### 文書抜粋
◇ ◇ ◇ ◇ ◇
毎年2万5千人以上もの人が受験する「美容師国家試験」
懐かしいですね。
この中の多くの人が試験に合格して、4月からそれぞれのサロンで働きます。
そこで今回は、「【美容師国家試験】内容や注意点が知りたい!目指せ未来のカリスマ♡」をテーマにして、美容師歴20年以上、オーナー兼現役美容師の私が「美容師国家試験」について解説していきたいと思います。
最後までどうぞよろしくお願いいたします。
【美容師国家試験】どれくらい難しいの?内容や合格率が知りたい!
美容学校の生徒は美容師国家試験を合格するために日夜勉強に励んでいるわけですが、それでも全員が合格するわけでもありません。
また、今年卒業を迎える人だけが試験を受けるとは限らず、数年前に学校を卒業した人、以前受けたけど不合格だった人などさまざまな人が試験を受けます。
ただし、大学入試とは違って、誰かと争って椅子取りゲームをするわけではなく、ある基準以上の点数を取ることが出来れば、美容師国家試験は受かりますので、その辺は安心と言えます。
ちなみに美容師国家試験は厚生労働省の管轄になりますので、合格証書にはその時の厚生労働大臣の名前が入ってます。
何となく偉くなったような、しっかりした人間になったような感覚になれますよ♡
では、実際にどのくらいの人が毎年受けて、合格しているのかを見ていきましょう。
◇ ◇ ◇ ◇ ◇
### 提供データ

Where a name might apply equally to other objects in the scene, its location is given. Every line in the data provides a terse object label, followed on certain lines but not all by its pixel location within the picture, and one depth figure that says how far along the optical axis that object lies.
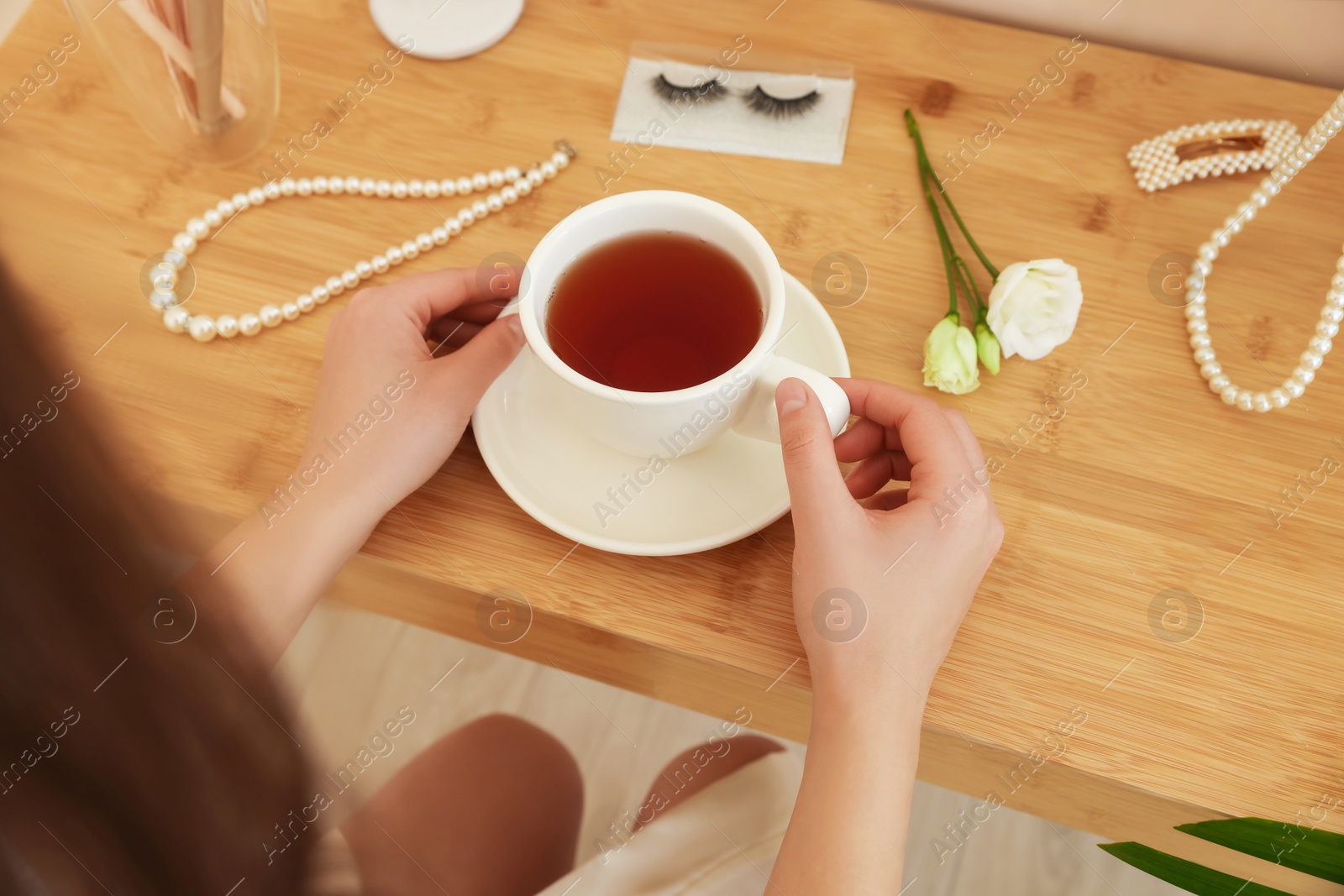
◇ ◇ ◇ ◇ ◇
### 作業指示
上の美容師国家試験の文章を、一字も変えずに最初から最後まで書き写してください。

### 作業結果
毎年2万5千人以上もの人が受験する「美容師国家試験」
懐かしいですね。
この中の多くの人が試験に合格して、4月からそれぞれのサロンで働きます。
そこで今回は、「【美容師国家試験】内容や注意点が知りたい!目指せ未来のカリスマ♡」をテーマにして、美容師歴20年以上、オーナー兼現役美容師の私が「美容師国家試験」について解説していきたいと思います。
最後までどうぞよろしくお願いいたします。
【美容師国家試験】どれくらい難しいの?内容や合格率が知りたい!
美容学校の生徒は美容師国家試験を合格するために日夜勉強に励んでいるわけですが、それでも全員が合格するわけでもありません。
また、今年卒業を迎える人だけが試験を受けるとは限らず、数年前に学校を卒業した人、以前受けたけど不合格だった人などさまざまな人が試験を受けます。
ただし、大学入試とは違って、誰かと争って椅子取りゲームをするわけではなく、ある基準以上の点数を取ることが出来れば、美容師国家試験は受かりますので、その辺は安心と言えます。
ちなみに美容師国家試験は厚生労働省の管轄になりますので、合格証書にはその時の厚生労働大臣の名前が入ってます。
何となく偉くなったような、しっかりした人間になったような感覚になれますよ♡
では、実際にどのくらいの人が毎年受けて、合格しているのかを見ていきましょう。